By incorporating a multitude of thematic Tarantino elements Django is the best Tarantino movie SINCE Pulp Fiction. Not as good as that great movie since this one is a little more bloated and less novel, it nonetheless is Tarantino's second best movie. This was great because it used many of the best aspects of the other Tarantino films. Such as the friendship between a black and white antihero (a hit-man like in Pulp Fiction but now the male bonding is as bounty hunters), also the violence art similar to Kill Bill and the Gut Warming, heart pounding, pulpy thrill of revenge against an evil like in Inglorious Bastards. There were many other aspects of Tarantino's movie in this one.
To start off the complete unpredictability is what really draws you in. You really do not know what is going to happen next which is refreshing to those that frequently see movies. The episodic scenes have such a high degree of unpredictability that it mesmerizingly keeps us on the edge of our seats.

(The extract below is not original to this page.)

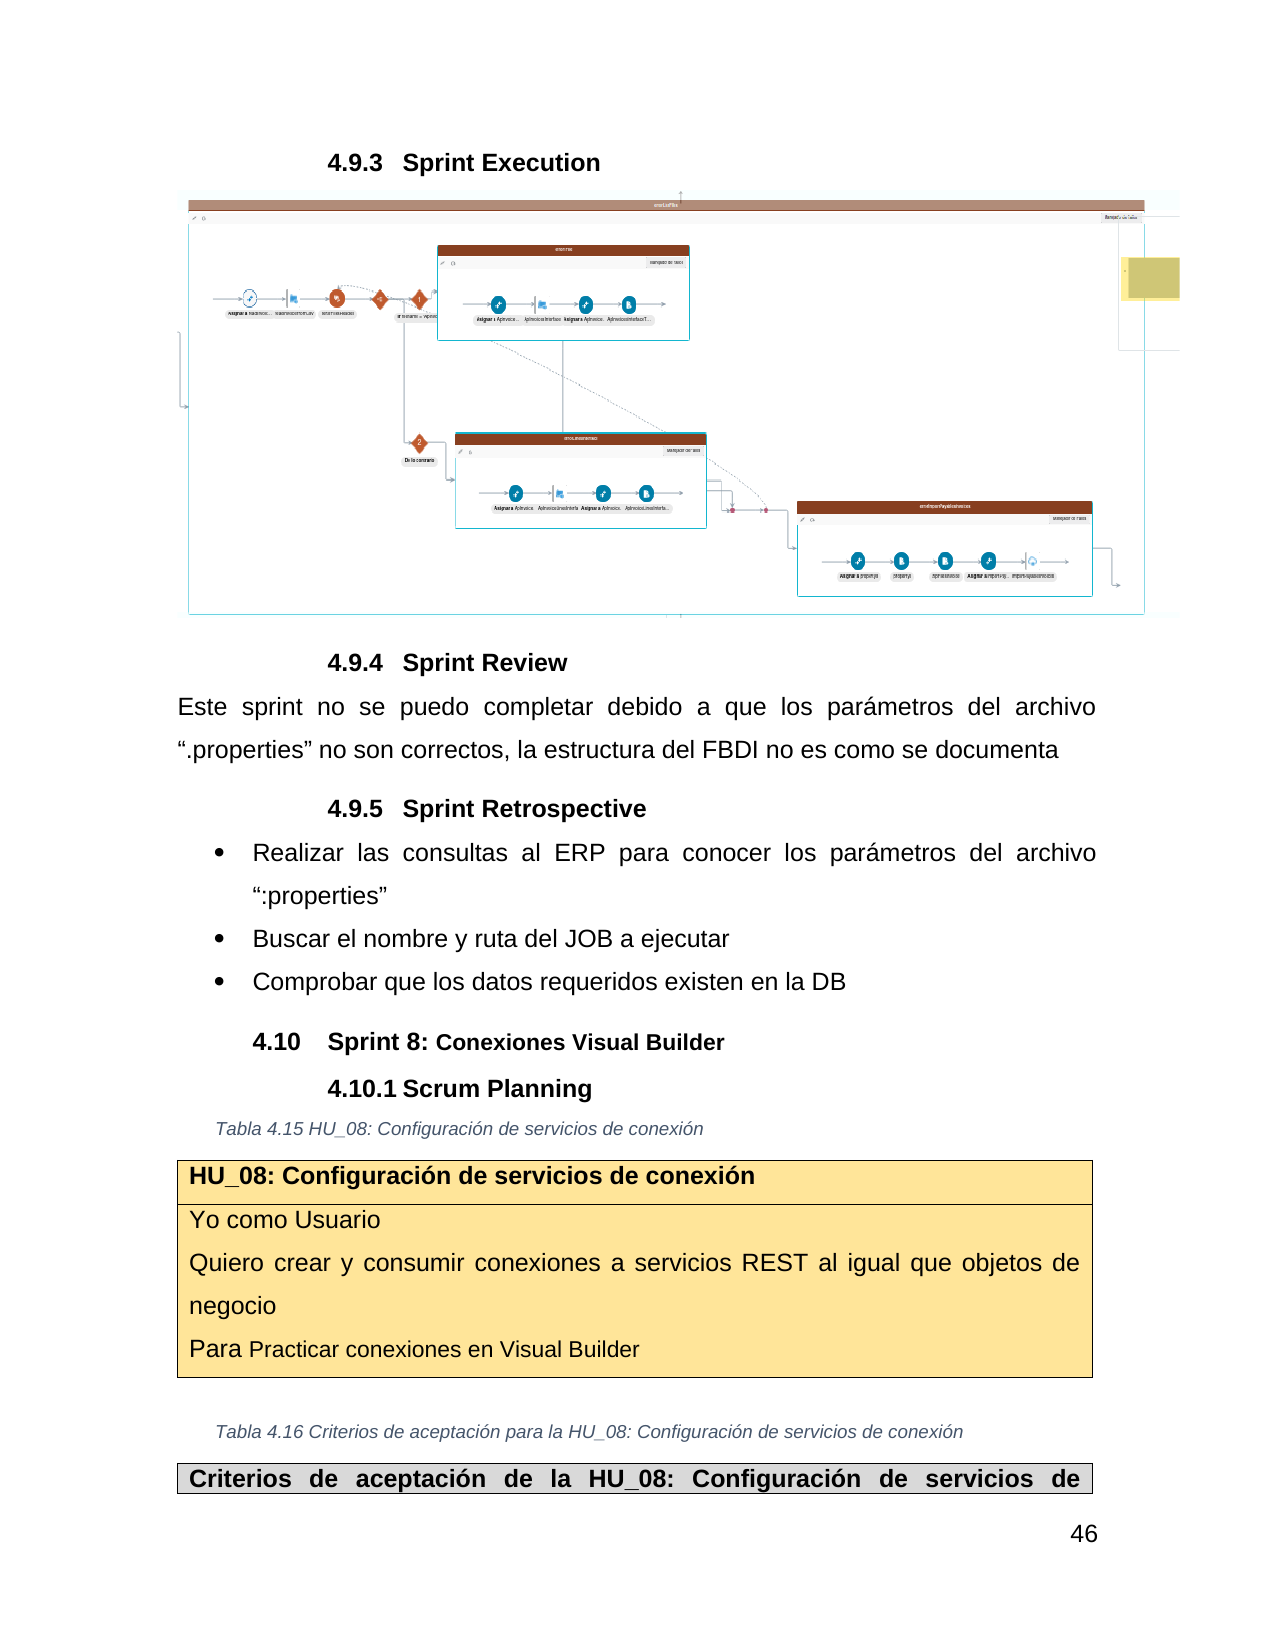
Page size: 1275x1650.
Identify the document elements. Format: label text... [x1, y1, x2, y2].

There were some really amazing characters created which was not wholly due to the writer/director but the great actors who infused their talent into the roles. These characters' eccentricities were so unique that you might have never seen characters like this before. A trademark oddity in how they spoke, what they said and their ultimate actions reflected without any creative barriers the moviemaker's soul. If you thought Christopher Waltzes and Jamie Foxx's character were great wait till you get to DiCaprios and Samuel L Jacksons. You really wanted to see more of these characters despite the nearly 3 hour length of this Tarantino epic. Dicaprio's character was probably the best; he was so amusing with his warped, semi-depraved, megalomaniac eccentricity. DiCaprios acting was really good here too. Samuel L Jackson can blurt out the necessary profanities with the appropriate rawness making him the perfect actor for some of Tarantino's parts.
The greatest thing is the psychological aspects to these characters and how that plays out in the scenes. There is actually a lot of psychology going on which builds multi-dimensional characters and creates scenes of intense unpredictability. There were other scenes of brilliant hilarity mocking the dark side of the old south, or genre film itself.
As the movie progressed and where it could have ended well and uniquely alas a contrived scene was thrown in to showcase Tarantino's signature brand of violence art, reminiscent of Kill Bill. This weakened the movie as a whole and made it drag however it was pure fun to witness the slow motion blood splattering and detailed depiction of body parts being shot with blood shooting out like geysers drenching the place in red.
I think I heard Tarantino is criticized for rehashing old movies or copying from other films. I guarantee whether or not that is the case you've never seen something like this before.